Print the listing once more, exactly as written.

::::

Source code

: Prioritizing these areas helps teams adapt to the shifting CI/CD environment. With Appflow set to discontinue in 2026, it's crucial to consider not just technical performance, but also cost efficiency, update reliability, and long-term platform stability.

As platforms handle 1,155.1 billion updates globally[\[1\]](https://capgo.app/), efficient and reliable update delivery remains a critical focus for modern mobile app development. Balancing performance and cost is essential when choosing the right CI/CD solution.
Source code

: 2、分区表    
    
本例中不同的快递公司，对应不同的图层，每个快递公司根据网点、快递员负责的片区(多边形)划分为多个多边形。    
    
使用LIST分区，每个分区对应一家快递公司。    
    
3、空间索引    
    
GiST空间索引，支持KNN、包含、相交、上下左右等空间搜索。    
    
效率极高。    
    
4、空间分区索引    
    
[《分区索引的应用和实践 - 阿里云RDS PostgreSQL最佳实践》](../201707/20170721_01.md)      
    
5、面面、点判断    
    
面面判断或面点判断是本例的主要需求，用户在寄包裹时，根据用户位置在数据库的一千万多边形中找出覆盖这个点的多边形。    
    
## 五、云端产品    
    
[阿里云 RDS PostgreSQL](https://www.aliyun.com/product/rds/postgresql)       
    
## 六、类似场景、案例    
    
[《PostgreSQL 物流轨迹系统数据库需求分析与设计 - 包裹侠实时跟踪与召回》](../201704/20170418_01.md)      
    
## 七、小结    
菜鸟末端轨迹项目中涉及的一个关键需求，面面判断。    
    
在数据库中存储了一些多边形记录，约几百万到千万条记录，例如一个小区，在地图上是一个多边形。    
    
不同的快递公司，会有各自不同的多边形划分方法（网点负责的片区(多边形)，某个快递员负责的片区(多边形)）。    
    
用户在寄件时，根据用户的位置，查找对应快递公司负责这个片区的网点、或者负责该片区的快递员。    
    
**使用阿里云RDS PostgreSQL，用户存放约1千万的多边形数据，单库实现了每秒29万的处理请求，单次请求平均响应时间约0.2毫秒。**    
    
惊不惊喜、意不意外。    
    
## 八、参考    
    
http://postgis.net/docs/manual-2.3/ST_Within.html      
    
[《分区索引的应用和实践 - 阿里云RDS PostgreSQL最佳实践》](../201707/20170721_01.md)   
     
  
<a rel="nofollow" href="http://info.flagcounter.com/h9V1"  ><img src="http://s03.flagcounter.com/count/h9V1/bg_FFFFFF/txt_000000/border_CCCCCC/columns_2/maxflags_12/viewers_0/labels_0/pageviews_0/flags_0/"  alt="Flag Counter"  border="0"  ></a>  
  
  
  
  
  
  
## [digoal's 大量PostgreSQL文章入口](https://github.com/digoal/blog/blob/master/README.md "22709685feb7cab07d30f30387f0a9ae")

::::

- [SOLUTION]
Source code

: Prioritizing these areas helps teams adapt to the shifting CI/CD environment. With Appflow set to discontinue in 2026, it's crucial to consider not just technical performance, but also cost efficiency, update reliability, and long-term platform stability.

As platforms handle 1,155.1 billion updates globally[\[1\]](https://capgo.app/), efficient and reliable update delivery remains a critical focus for modern mobile app development. Balancing performance and cost is essential when choosing the right CI/CD solution.
Source code

: 2、分区表    
    
本例中不同的快递公司，对应不同的图层，每个快递公司根据网点、快递员负责的片区(多边形)划分为多个多边形。    
    
使用LIST分区，每个分区对应一家快递公司。    
    
3、空间索引    
    
GiST空间索引，支持KNN、包含、相交、上下左右等空间搜索。    
    
效率极高。    
    
4、空间分区索引    
    
[《分区索引的应用和实践 - 阿里云RDS PostgreSQL最佳实践》](../201707/20170721_01.md)      
    
5、面面、点判断    
    
面面判断或面点判断是本例的主要需求，用户在寄包裹时，根据用户位置在数据库的一千万多边形中找出覆盖这个点的多边形。    
    
## 五、云端产品    
    
[阿里云 RDS PostgreSQL](https://www.aliyun.com/product/rds/postgresql)       
    
## 六、类似场景、案例    
    
[《PostgreSQL 物流轨迹系统数据库需求分析与设计 - 包裹侠实时跟踪与召回》](../201704/20170418_01.md)      
    
## 七、小结    
菜鸟末端轨迹项目中涉及的一个关键需求，面面判断。    
    
在数据库中存储了一些多边形记录，约几百万到千万条记录，例如一个小区，在地图上是一个多边形。    
    
不同的快递公司，会有各自不同的多边形划分方法（网点负责的片区(多边形)，某个快递员负责的片区(多边形)）。    
    
用户在寄件时，根据用户的位置，查找对应快递公司负责这个片区的网点、或者负责该片区的快递员。    
    
**使用阿里云RDS PostgreSQL，用户存放约1千万的多边形数据，单库实现了每秒29万的处理请求，单次请求平均响应时间约0.2毫秒。**    
    
惊不惊喜、意不意外。    
    
## 八、参考    
    
http://postgis.net/docs/manual-2.3/ST_Within.html      
    
[《分区索引的应用和实践 - 阿里云RDS PostgreSQL最佳实践》](../201707/20170721_01.md)   
     
  
<a rel="nofollow" href="http://info.flagcounter.com/h9V1"  ><img src="http://s03.flagcounter.com/count/h9V1/bg_FFFFFF/txt_000000/border_CCCCCC/columns_2/maxflags_12/viewers_0/labels_0/pageviews_0/flags_0/"  alt="Flag Counter"  border="0"  ></a>  
  
  
  
  
  
  
## [digoal's 大量PostgreSQL文章入口](https://github.com/digoal/blog/blob/master/README.md "22709685feb7cab07d30f30387f0a9ae")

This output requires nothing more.